If data is present in archive/enrich then I don’t see reasons for you to worry.
export BASE_RM_PATH=example-bucket/example-path; for f in $(aws s3 ls --recursive s3://$BASE_RM_PATH/ | grep '_\$folder\$' | perl -nae 'print "$F[3]\n";'); do echo "aws s3 rm s3://$BASE_RM_PATH/$f"; done
once happy with the result, simply remove the “echo” and quotes to execute
Did you run it as is (replacing BASE_RM_PATH=example-bucket/example-path for the correct path)? If yes, did you get the output you expected ( a whole series of aws s3 rm statements with the expected files to be deleted)? @bhavin
@bhavin Please let us know if you tried my suggestion. If it worked or if it didn’t or if you decided to do something else or nothing at all - let us know as this will help others that are reading this thread.

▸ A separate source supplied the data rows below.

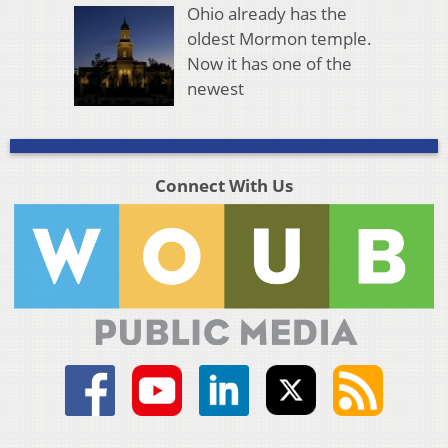
Ohio already has the
oldest Mormon temple.
Now it has one of the
newest
Connect With Us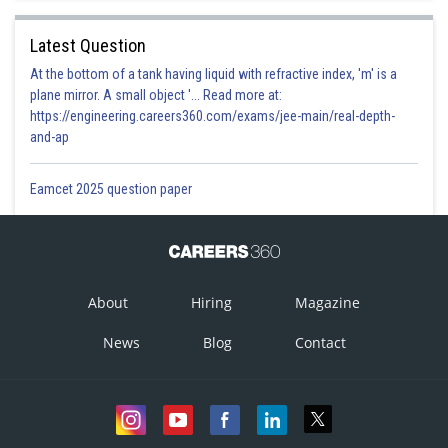
Latest Question
At the bottom of a tank having liquid with refractive index, 'm' is a
plane mirror. A small object '... Read more at:
https://engineering.careers360.com/exams/jee-main/real-depth-
and-ap
Eamcet 2025 question paper
About
Hiring
Magazine
News
Blog
Contact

hey @knservis… I had to put in a slight modification.
from perl -nae 'print "$F[3]\n"; to perl -nae 'print ( (split("/" , @F[3] ))[-1] , "\n") ;' since we are using the same $BASE_RM_PATH we only need the file name run=date... if we dont do that the script will repeat the prefix twice.
# modified version
export BASE_RM_PATH=<s3bucket>/<prefix>;
for f in $(aws s3 ls --recursive s3://$BASE_RM_PATH/ | grep '_\$folder\$' | perl -nae 'print ( (split("/" , @F[3] ))[-1] , "\n") ;');
do
echo "aws s3 rm s3://$BASE_RM_PATH/$f";
done
but what I really wanted to do is use the --recursive and --include & --exclude flag for rm and let aws cli do the work for me, which will be faster and I wouldn’t have to worry about intermediate errors and clean up or tracking, etc.
( finally i got it this time … )
That exclude include trick in the last example seems to work well and it will be faster than listing and then doing an rm for each. That’s very helpful @bhavin thanks.